## WORK ORDER
The pictures do not belong in the copy. Restate all of the records word for word.
• • • • • • •
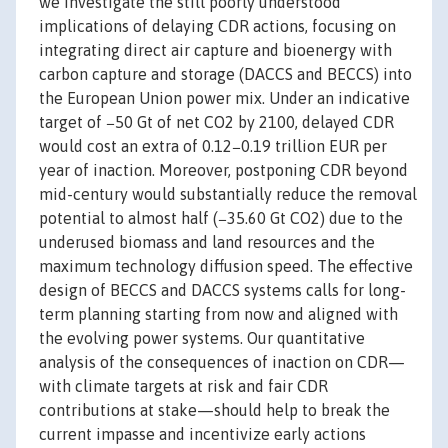
we investigate the still poorly understood
implications of delaying CDR actions, focusing on
integrating direct air capture and bioenergy with
carbon capture and storage (DACCS and BECCS) into
the European Union power mix. Under an indicative
target of −50 Gt of net CO2 by 2100, delayed CDR
would cost an extra of 0.12−0.19 trillion EUR per
year of inaction. Moreover, postponing CDR beyond
mid-century would substantially reduce the removal
potential to almost half (−35.60 Gt CO2) due to the
underused biomass and land resources and the
maximum technology diffusion speed. The effective
design of BECCS and DACCS systems calls for long-
term planning starting from now and aligned with
the evolving power systems. Our quantitative
analysis of the consequences of inaction on CDR —
with climate targets at risk and fair CDR
contributions at stake—should help to break the
current impasse and incentivize early actions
• • • • • • •
## EXPECTED OUTPUT
we investigate the still poorly understood
implications of delaying CDR actions, focusing on
integrating direct air capture and bioenergy with
carbon capture and storage (DACCS and BECCS) into
the European Union power mix. Under an indicative
target of −50 Gt of net CO2 by 2100, delayed CDR
would cost an extra of 0.12−0.19 trillion EUR per
year of inaction. Moreover, postponing CDR beyond
mid-century would substantially reduce the removal
potential to almost half (−35.60 Gt CO2) due to the
underused biomass and land resources and the
maximum technology diffusion speed. The effective
design of BECCS and DACCS systems calls for long-
term planning starting from now and aligned with
the evolving power systems. Our quantitative
analysis of the consequences of inaction on CDR —
with climate targets at risk and fair CDR
contributions at stake—should help to break the
current impasse and incentivize early actions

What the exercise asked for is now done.